During the forcible eviction, one community member was shot in the knee. On 31st January Global Witness released a country report that identifies Honduras as the deadliest country in the world for environmental activists. As documented in the report, over 120 people mobilised against projects affecting the environment were killed in the country between 2010 and 2016. State corruption and the inability to protect activists are identified as the main causes for this situation.
Two weeks after the arrest of the COPINH activists, Miriam Miranda, coordinator of the organisation OFRANEH, was harassed by police officers who tried to arrest her without cause at a traffic stop. She resisted the arbitrary arrest, made a call to alert her fellow activists and was eventually released.

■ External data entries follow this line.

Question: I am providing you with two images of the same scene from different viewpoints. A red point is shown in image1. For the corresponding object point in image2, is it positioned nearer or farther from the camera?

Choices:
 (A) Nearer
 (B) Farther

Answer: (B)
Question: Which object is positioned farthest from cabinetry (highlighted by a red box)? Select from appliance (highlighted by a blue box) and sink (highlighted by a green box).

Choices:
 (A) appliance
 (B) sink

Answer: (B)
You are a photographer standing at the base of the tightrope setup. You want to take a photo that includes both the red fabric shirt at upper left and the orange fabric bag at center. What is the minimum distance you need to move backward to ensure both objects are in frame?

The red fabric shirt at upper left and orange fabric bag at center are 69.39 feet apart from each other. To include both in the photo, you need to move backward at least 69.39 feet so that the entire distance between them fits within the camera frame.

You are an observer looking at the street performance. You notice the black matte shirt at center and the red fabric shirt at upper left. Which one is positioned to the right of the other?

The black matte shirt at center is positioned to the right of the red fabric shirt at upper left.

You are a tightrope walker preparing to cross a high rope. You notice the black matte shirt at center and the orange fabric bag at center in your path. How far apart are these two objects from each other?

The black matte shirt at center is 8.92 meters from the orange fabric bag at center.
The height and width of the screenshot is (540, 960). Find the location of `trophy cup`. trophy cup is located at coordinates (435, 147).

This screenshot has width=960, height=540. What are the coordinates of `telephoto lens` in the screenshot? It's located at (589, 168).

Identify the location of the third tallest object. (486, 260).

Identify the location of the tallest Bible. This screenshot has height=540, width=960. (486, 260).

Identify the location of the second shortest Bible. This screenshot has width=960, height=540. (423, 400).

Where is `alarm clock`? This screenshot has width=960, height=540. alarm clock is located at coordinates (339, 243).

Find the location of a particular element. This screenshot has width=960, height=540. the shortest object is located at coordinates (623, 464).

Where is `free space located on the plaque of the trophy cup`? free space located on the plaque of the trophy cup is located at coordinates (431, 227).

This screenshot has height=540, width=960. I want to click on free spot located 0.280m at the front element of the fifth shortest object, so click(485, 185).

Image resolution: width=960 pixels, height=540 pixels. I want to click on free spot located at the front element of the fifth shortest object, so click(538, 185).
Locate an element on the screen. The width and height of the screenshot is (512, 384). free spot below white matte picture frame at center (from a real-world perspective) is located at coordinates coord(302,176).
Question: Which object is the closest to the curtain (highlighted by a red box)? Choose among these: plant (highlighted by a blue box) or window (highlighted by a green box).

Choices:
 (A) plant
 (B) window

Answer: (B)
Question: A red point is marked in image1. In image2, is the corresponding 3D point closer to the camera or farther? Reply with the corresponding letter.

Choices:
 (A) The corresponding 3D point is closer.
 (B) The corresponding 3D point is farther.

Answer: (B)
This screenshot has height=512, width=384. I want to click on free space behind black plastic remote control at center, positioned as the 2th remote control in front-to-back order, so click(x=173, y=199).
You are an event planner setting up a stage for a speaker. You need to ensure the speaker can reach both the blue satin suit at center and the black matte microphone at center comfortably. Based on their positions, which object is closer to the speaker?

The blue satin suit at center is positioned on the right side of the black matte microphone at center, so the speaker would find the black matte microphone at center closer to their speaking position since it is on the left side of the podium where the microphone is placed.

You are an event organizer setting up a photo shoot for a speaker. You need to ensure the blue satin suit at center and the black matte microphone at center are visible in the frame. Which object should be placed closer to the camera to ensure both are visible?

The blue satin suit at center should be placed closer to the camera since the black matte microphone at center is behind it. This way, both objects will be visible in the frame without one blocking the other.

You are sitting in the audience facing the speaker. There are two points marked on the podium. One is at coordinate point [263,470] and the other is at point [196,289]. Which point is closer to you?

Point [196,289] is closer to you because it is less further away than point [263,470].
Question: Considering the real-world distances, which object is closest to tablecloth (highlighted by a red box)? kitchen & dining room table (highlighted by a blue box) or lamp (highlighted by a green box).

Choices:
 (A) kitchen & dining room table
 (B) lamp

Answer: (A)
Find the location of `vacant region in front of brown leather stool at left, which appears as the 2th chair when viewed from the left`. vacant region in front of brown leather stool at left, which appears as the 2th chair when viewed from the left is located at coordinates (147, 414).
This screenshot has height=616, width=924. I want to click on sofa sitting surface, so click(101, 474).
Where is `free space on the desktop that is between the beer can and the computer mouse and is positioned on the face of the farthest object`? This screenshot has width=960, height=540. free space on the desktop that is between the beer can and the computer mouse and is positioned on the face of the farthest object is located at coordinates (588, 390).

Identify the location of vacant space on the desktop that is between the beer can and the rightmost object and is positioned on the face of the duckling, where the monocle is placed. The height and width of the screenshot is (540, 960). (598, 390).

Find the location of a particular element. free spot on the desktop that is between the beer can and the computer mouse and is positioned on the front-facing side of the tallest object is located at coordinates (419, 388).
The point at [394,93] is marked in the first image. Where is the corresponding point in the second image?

Recently, there have been some developments connected to the murder of Berta Cáceres. On 14th January, the Public Ministry announced that a suspect, Henry Javier Hernández, had been captured in México and was on his way to Honduras. He was the seventh person arrested in connection with the murder. On the other hand, Gustavo Castro Soto, a Mexican human rights defender who was present at Berta Cáceres' home when she was murdered and was also shot and left for dead during the attack, sued the state of Honduras. Immediately after Cáceres' murder, Castro Soto was blamed for it, arrested and later forbidden to leave the country. He claims that not enough has been done to find the actual culprits, that the investigation has been kept secret and that in the meantime Cáceres' family, friends and colleagues have been left unprotected.
123+ land & environmental activists have been murdered in #Honduras since 2009 https://t.co/ZxfNgvOxro @Global_Witness #LandRightsNow
— RRI (@RightsResources) February 4, 2017
Peaceful Assembly
On 2nd February, the police intervened to suppress a protest that students of the National University of Honduras were conducting directly outside university premises. The protest was organised in reaction to a court decision that found a university student guilty of murder.